▶ [Vorliegende Daten]

#####

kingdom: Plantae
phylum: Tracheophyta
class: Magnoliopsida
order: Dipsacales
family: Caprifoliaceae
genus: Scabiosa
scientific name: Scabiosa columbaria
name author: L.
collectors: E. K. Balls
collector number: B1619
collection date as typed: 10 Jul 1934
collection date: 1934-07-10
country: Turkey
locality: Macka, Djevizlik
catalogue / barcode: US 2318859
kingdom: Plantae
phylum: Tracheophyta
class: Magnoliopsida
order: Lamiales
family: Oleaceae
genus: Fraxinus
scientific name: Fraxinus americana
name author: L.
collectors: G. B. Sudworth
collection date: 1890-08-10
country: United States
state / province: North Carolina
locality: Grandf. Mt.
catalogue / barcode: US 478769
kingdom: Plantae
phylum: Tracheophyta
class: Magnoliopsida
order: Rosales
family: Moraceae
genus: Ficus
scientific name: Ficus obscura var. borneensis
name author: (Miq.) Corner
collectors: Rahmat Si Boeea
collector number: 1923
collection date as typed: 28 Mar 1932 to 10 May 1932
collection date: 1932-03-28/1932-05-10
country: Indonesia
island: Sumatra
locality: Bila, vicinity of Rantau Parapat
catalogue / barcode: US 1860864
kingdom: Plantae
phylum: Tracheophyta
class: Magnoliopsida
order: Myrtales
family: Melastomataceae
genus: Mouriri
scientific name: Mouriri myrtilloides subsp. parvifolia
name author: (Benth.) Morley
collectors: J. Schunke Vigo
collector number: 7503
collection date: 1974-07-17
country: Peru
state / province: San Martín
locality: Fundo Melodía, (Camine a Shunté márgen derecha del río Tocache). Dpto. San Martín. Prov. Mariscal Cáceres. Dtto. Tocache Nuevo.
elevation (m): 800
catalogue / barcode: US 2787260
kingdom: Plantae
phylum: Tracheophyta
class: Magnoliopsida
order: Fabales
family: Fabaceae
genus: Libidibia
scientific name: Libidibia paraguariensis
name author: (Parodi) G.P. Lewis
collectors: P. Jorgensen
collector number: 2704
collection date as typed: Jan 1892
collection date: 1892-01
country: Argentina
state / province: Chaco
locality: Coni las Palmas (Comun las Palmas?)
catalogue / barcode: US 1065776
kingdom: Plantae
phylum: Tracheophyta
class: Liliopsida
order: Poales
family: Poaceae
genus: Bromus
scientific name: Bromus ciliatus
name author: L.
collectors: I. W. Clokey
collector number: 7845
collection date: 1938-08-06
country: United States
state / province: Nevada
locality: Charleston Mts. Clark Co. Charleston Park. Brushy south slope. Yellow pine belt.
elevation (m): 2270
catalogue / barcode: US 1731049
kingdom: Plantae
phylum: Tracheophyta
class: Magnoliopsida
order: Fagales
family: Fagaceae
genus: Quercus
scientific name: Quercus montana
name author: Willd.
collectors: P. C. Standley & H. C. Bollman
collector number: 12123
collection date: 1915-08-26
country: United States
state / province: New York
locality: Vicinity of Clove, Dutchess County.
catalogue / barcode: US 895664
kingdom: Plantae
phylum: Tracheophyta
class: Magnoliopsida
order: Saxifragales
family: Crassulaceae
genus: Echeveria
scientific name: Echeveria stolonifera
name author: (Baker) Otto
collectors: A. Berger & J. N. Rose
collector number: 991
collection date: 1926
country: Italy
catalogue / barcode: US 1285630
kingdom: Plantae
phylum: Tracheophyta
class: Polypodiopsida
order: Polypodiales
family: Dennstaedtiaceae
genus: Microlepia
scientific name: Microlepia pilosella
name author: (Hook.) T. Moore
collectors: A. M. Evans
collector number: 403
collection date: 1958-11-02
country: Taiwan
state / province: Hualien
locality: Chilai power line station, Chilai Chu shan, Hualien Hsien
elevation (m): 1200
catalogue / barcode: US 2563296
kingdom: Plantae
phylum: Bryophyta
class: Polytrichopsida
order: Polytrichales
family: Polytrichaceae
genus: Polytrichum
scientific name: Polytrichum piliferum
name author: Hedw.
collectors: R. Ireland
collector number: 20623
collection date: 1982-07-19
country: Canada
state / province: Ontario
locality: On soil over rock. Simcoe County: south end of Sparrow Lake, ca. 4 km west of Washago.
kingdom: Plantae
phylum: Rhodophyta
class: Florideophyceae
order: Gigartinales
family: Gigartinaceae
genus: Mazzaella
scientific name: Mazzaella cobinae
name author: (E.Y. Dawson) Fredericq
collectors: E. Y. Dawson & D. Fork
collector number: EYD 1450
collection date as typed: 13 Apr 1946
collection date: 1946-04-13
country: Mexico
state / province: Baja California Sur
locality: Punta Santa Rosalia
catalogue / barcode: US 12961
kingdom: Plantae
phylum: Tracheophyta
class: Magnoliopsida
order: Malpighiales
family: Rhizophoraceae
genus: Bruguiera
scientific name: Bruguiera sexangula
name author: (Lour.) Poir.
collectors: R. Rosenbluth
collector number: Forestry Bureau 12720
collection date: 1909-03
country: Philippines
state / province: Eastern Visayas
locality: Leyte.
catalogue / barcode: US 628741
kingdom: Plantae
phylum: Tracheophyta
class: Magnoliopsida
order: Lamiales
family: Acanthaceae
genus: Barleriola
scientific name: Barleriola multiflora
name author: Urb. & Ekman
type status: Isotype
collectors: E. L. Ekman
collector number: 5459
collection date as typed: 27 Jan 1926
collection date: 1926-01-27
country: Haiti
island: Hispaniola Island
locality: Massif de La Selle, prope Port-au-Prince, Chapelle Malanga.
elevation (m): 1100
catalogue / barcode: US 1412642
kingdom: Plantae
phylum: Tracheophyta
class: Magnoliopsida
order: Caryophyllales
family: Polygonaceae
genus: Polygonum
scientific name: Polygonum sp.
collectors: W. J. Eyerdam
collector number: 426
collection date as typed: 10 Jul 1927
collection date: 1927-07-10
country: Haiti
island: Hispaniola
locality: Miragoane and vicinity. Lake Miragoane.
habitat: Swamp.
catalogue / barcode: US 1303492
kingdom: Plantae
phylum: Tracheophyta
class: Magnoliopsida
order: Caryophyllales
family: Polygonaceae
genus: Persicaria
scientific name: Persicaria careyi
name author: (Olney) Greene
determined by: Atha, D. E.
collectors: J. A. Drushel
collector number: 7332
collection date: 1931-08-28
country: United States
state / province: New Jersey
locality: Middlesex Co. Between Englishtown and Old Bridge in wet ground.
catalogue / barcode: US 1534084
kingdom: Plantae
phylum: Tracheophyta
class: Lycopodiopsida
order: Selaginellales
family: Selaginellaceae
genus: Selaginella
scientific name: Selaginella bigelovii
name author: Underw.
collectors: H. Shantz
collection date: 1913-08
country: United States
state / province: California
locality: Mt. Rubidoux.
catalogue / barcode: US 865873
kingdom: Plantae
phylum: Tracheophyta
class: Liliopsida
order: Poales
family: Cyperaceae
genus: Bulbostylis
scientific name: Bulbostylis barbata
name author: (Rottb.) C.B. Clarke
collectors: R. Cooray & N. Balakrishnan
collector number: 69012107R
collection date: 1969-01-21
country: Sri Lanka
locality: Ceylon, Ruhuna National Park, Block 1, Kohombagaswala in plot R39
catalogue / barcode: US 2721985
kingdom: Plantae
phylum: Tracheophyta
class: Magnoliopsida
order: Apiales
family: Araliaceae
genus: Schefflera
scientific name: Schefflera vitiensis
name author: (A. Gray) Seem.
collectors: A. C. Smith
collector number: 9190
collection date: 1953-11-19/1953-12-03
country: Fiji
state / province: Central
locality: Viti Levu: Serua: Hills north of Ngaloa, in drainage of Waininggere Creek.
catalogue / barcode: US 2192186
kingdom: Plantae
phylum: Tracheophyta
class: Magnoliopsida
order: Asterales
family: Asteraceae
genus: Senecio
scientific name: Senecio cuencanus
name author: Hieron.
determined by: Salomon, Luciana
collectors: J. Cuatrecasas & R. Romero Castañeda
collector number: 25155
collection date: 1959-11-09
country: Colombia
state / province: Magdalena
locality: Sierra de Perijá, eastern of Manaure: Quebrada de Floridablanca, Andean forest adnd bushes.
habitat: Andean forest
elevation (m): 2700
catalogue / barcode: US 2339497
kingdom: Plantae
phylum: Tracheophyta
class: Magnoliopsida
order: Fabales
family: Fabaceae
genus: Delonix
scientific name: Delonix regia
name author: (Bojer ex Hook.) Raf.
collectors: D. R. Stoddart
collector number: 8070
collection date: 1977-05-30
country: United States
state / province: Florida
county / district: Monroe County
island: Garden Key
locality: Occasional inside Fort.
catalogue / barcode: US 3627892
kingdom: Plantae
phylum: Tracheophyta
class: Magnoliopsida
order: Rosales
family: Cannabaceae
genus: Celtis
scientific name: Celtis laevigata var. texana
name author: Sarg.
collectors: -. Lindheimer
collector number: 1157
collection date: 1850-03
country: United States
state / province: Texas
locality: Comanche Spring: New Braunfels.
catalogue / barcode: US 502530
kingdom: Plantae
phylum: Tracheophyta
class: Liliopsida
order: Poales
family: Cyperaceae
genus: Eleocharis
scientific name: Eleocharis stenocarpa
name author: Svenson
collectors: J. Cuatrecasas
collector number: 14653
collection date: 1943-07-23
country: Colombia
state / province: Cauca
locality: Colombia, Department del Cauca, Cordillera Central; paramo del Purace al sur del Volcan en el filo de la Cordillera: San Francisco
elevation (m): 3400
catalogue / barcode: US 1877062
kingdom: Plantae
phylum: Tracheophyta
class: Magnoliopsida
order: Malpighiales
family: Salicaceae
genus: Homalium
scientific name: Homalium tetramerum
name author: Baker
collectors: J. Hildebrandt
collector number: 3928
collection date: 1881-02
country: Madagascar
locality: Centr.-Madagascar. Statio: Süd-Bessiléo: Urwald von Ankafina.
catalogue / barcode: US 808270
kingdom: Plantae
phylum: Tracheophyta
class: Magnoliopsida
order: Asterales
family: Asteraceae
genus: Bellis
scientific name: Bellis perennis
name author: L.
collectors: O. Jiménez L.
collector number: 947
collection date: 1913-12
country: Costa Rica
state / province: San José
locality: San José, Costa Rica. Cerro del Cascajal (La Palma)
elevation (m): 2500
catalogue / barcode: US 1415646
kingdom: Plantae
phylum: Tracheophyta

#####

▶ [Anweisung]
Wandle aus den Daten oben nur den Abschnitt von der Zeile mit "locality: Occasional inside Fort." bis zur Zeile mit "state / province: Cauca" (beide eingeschlossen) in eine JSON-Liste aus Strings um. Jede Zeile wird ein Eintrag, Leerzeilen fallen weg.

▶ [Antwort]
[
  "locality: Occasional inside Fort.",
  "catalogue / barcode: US 3627892",
  "kingdom: Plantae",
  "phylum: Tracheophyta",
  "class: Magnoliopsida",
  "order: Rosales",
  "family: Cannabaceae",
  "genus: Celtis",
  "scientific name: Celtis laevigata var. texana",
  "name author: Sarg.",
  "collectors: -. Lindheimer",
  "collector number: 1157",
  "collection date: 1850-03",
  "country: United States",
  "state / province: Texas",
  "locality: Comanche Spring: New Braunfels.",
  "catalogue / barcode: US 502530",
  "kingdom: Plantae",
  "phylum: Tracheophyta",
  "class: Liliopsida",
  "order: Poales",
  "family: Cyperaceae",
  "genus: Eleocharis",
  "scientific name: Eleocharis stenocarpa",
  "name author: Svenson",
  "collectors: J. Cuatrecasas",
  "collector number: 14653",
  "collection date: 1943-07-23",
  "country: Colombia",
  "state / province: Cauca"
]